Equifax has been sending customers straight into a hacker’s trap for weeks
The credit management company Equifax has been sending customers to a fake “phishing” website for weeks, potentially causing them to hand over their personal data and full financial information to hackers.
The Verge reported Wednesday that Equifax representatives sent customers looking for help with the massive data breach — which potentially compromised 143 million people’s private information — to a copycat site thanks to a typographical error.
After the data breach was revealed earlier this month, Equifax established the domain www.equifaxsecurity2017.com to handle incoming customer questions and complaints. This website is not connected to Equifax’s main website.
“If users end up on the wrong site, they could end up leaking the data they’re already concerned was stolen,” the Verge reported.
On Wednesday, a user reached out to Equifax on Twitter asking for assistance. The responding tweet sent the user to www.securityequifax2017.com, which is an impostor site designed to look like the Equifax splash page.
The company deleted the erroneous tweet, but a quick scan of their Twitter feed showed that they have sent multiple customers to the phony address. Those tweets have been deleted now, as well.
Fortunately for users who followed the mistaken link, www.securityequifax2017.com is a “white hat” hacker site set up by developer Nick Sweeting as a demonstration of popular phishing techniques.
“I made the site because Equifax made a huge mistake by using a domain that doesn’t have any trust attached to it [as opposed to hosting it on equifax.com],” Sweeting told The Verge. “It makes it ridiculously easy for scammers to come in and build clones — they can buy up dozens of domains, and typo-squat to get people to type in their info.”

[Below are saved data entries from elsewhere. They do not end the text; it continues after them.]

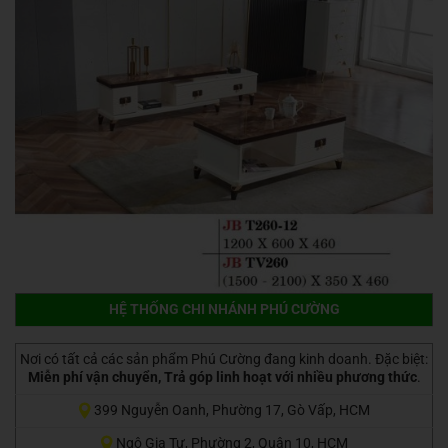
HỆ THỐNG CHI NHÁNH PHÚ CƯỜNG
Nơi có tất cả các sản phẩm Phú Cường đang kinh doanh. Đặc biệt:
Miễn phí vận chuyển, Trả góp linh hoạt với nhiều phương thức
.
399 Nguyễn Oanh, Phường 17, Gò Vấp, HCM
Ngô Gia Tự, Phường 2, Quận 10, HCM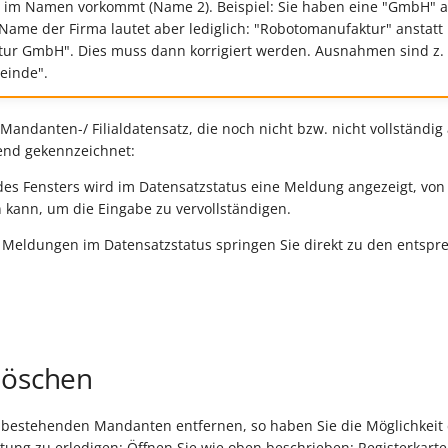
 im Namen vorkommt (Name 2). Beispiel: Sie haben eine "GmbH" a
Name der Firma lautet aber lediglich: "Robotomanufaktur" anstatt
ur GmbH". Dies muss dann korrigiert werden. Ausnahmen sind z.
einde".
 Mandanten-/ Filialdatensatz, die noch nicht bzw. nicht vollständig
nd gekennzeichnet:
s Fensters wird im Datensatzstatus eine Meldung angezeigt, von 
kann, um die Eingabe zu vervollständigen.
r Meldungen im Datensatzstatus springen Sie direkt zu den entsp
löschen
 bestehenden Mandanten entfernen, so haben Sie die Möglichkeit 
ng zu erledigen: Öffnen Sie wie oben beschrieben: Registerkarte:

Sweeting says he notified Equifax of their vulnerability and emailed them about his decoy site, but never got any response.
The Verge said, “Equifax’s entire response to the breach has been a mess. The company’s website set off alarms for lawyers who worried it might waive victims’ right to sue the company, and the response phone line representatives actually had no information and just directed concerned consumers back to the website.”